===== DATA FOR ANALYSIS =====
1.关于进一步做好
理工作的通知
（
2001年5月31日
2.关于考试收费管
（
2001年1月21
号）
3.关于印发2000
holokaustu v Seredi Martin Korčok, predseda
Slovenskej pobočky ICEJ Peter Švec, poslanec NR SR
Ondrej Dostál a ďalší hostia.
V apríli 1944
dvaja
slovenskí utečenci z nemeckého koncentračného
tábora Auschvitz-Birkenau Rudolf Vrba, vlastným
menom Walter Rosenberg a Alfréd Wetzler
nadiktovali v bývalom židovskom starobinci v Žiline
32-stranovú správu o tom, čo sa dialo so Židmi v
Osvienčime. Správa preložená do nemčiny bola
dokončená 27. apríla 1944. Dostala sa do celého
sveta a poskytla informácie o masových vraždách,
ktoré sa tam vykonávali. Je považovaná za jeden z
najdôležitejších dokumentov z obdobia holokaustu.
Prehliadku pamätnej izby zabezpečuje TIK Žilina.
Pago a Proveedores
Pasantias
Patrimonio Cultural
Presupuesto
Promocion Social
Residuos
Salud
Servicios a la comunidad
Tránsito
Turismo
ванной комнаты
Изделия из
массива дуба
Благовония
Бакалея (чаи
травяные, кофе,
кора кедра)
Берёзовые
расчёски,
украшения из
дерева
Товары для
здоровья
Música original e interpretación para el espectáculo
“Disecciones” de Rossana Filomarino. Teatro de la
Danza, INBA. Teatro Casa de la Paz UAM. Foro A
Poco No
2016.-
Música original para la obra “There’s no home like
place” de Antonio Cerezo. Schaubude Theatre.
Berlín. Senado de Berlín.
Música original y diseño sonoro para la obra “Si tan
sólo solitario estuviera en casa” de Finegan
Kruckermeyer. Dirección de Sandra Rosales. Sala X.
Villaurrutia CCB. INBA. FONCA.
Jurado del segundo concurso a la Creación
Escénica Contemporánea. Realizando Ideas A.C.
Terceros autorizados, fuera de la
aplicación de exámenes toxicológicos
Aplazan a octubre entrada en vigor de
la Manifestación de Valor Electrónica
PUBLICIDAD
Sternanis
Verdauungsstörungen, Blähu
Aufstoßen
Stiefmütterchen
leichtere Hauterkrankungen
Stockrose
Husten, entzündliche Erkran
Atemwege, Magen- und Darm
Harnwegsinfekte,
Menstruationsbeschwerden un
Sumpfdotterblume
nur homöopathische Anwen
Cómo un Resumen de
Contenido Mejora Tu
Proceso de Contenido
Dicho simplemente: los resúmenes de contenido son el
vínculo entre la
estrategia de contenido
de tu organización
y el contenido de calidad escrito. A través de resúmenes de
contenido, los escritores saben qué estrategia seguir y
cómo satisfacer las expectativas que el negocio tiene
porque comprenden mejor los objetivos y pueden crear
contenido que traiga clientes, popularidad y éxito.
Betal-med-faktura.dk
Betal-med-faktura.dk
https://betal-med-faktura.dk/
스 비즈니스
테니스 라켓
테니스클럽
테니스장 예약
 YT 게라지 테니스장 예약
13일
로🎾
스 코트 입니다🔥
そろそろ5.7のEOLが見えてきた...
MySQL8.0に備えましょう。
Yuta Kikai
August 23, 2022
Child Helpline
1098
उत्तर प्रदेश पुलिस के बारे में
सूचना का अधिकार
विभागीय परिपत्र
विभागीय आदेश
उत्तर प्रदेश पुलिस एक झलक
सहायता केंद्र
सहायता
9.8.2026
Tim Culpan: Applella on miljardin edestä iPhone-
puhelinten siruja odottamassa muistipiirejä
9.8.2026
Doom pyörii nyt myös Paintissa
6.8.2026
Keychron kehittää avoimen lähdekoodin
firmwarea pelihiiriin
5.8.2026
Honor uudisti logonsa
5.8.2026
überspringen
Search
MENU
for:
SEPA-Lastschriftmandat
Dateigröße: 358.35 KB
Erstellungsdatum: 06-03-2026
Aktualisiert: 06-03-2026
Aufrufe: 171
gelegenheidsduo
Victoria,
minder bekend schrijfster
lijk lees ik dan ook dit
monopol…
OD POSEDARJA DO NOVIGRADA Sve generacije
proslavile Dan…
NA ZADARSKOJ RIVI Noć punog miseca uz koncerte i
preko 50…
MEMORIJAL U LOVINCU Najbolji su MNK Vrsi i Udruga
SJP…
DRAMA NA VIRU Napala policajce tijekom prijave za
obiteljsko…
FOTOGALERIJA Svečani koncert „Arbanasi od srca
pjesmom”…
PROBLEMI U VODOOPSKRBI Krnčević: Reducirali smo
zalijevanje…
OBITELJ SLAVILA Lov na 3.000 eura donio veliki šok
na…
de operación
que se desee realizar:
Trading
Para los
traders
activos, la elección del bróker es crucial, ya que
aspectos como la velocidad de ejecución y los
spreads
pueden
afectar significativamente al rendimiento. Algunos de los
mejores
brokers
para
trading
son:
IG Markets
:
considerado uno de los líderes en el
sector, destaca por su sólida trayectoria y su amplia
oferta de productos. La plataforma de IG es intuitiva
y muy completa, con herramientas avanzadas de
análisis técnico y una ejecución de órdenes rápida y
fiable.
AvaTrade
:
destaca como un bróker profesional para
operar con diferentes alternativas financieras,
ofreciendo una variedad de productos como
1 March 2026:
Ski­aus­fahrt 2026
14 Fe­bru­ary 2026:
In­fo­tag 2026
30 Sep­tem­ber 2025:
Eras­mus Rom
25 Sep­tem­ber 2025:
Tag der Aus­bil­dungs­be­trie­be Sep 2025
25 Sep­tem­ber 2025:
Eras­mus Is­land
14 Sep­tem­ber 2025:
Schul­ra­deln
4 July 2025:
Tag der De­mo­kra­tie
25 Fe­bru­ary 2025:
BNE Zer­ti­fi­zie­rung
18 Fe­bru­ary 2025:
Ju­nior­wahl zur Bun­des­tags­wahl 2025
=====
**WHAT IS BEING ASKED**
Restate exactly the records above from their first line through the line that holds "Бакалея (чаи", please, including both and leaving out all others.

**WRITTEN RESPONSE**
1.关于进一步做好
理工作的通知
（
2001年5月31日
2.关于考试收费管
（
2001年1月21
号）
3.关于印发2000
holokaustu v Seredi Martin Korčok, predseda
Slovenskej pobočky ICEJ Peter Švec, poslanec NR SR
Ondrej Dostál a ďalší hostia.
V apríli 1944
dvaja
slovenskí utečenci z nemeckého koncentračného
tábora Auschvitz-Birkenau Rudolf Vrba, vlastným
menom Walter Rosenberg a Alfréd Wetzler
nadiktovali v bývalom židovskom starobinci v Žiline
32-stranovú správu o tom, čo sa dialo so Židmi v
Osvienčime. Správa preložená do nemčiny bola
dokončená 27. apríla 1944. Dostala sa do celého
sveta a poskytla informácie o masových vraždách,
ktoré sa tam vykonávali. Je považovaná za jeden z
najdôležitejších dokumentov z obdobia holokaustu.
Prehliadku pamätnej izby zabezpečuje TIK Žilina.
Pago a Proveedores
Pasantias
Patrimonio Cultural
Presupuesto
Promocion Social
Residuos
Salud
Servicios a la comunidad
Tránsito
Turismo
ванной комнаты
Изделия из
массива дуба
Благовония
Бакалея (чаи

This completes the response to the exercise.